Aim: Turn the material below, from the line with "order: Orthoptera" to the line with "family: Ceraphronidae", both included, into a numbered list. Skip any blank lines and leave the pictures out.

Information supplied:
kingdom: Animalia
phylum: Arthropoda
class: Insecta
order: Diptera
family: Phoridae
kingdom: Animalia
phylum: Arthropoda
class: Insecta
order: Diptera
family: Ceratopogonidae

--

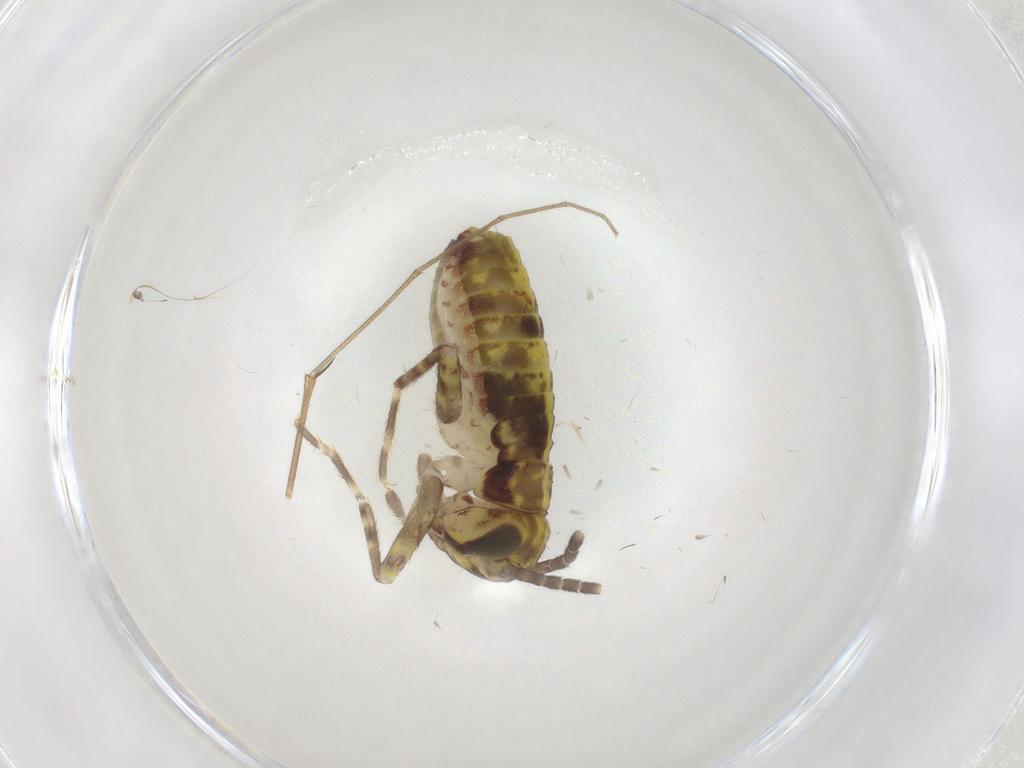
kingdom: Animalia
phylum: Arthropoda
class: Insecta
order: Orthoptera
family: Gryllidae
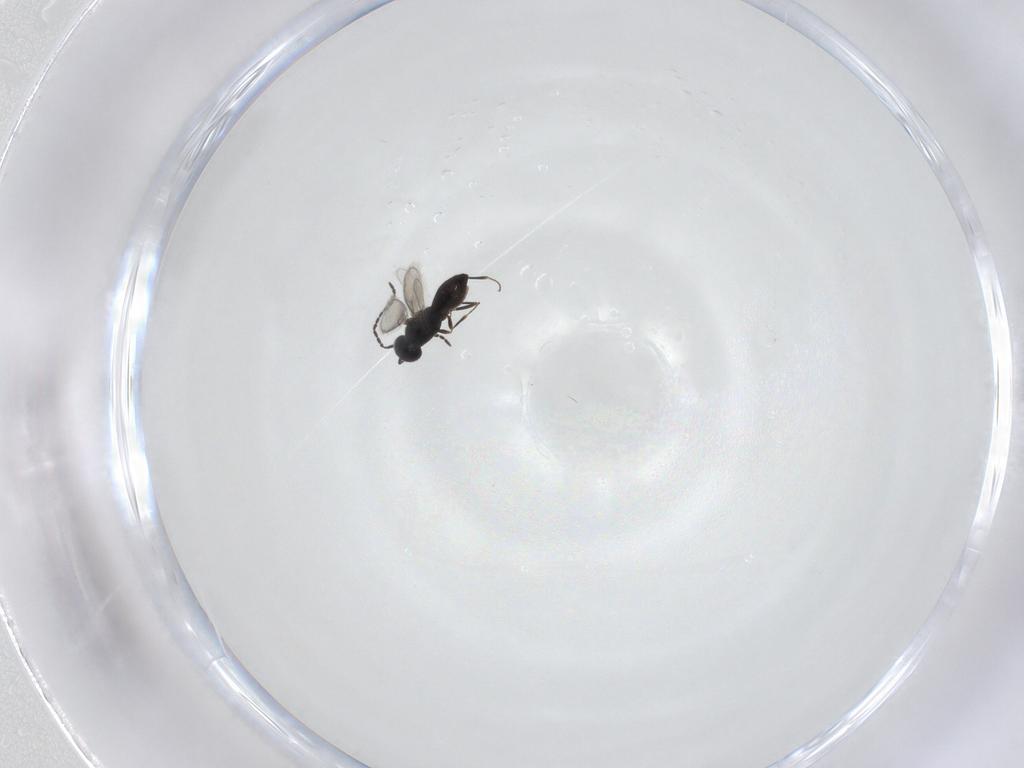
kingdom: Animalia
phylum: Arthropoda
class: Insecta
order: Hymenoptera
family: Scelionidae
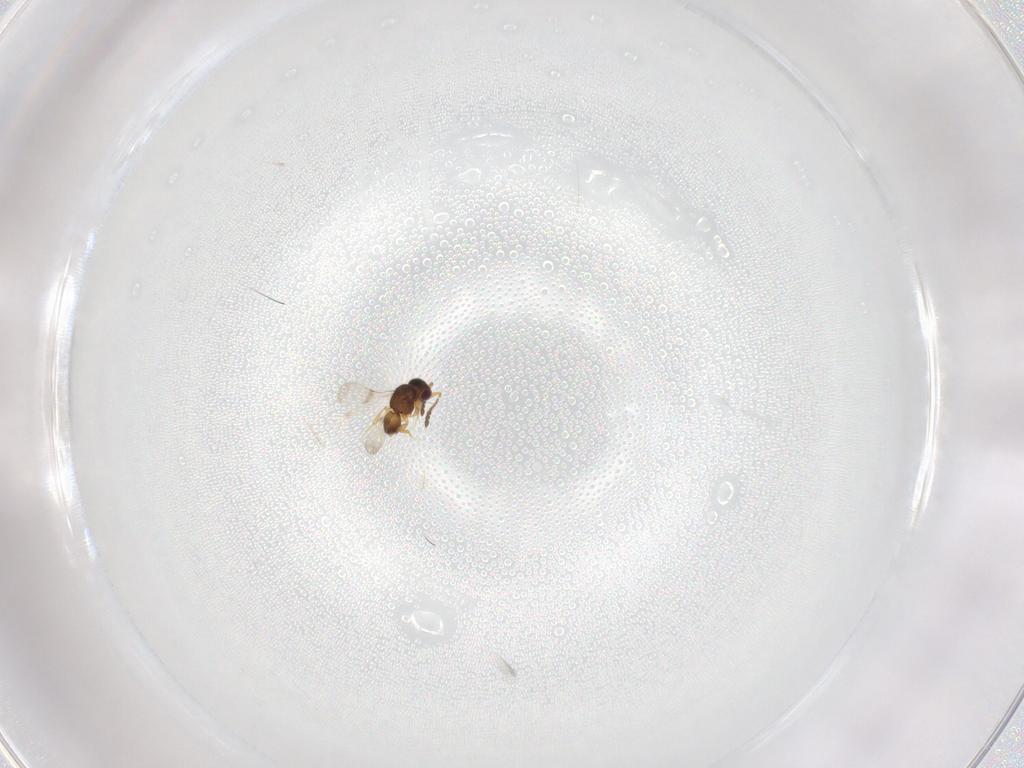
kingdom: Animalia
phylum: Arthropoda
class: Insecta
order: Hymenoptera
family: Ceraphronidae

Exercise answer:
1. order: Orthoptera
2. family: Gryllidae
3. kingdom: Animalia
4. phylum: Arthropoda
5. class: Insecta
6. order: Hymenoptera
7. family: Scelionidae
8. kingdom: Animalia
9. phylum: Arthropoda
10. class: Insecta
11. order: Hymenoptera
12. family: Ceraphronidae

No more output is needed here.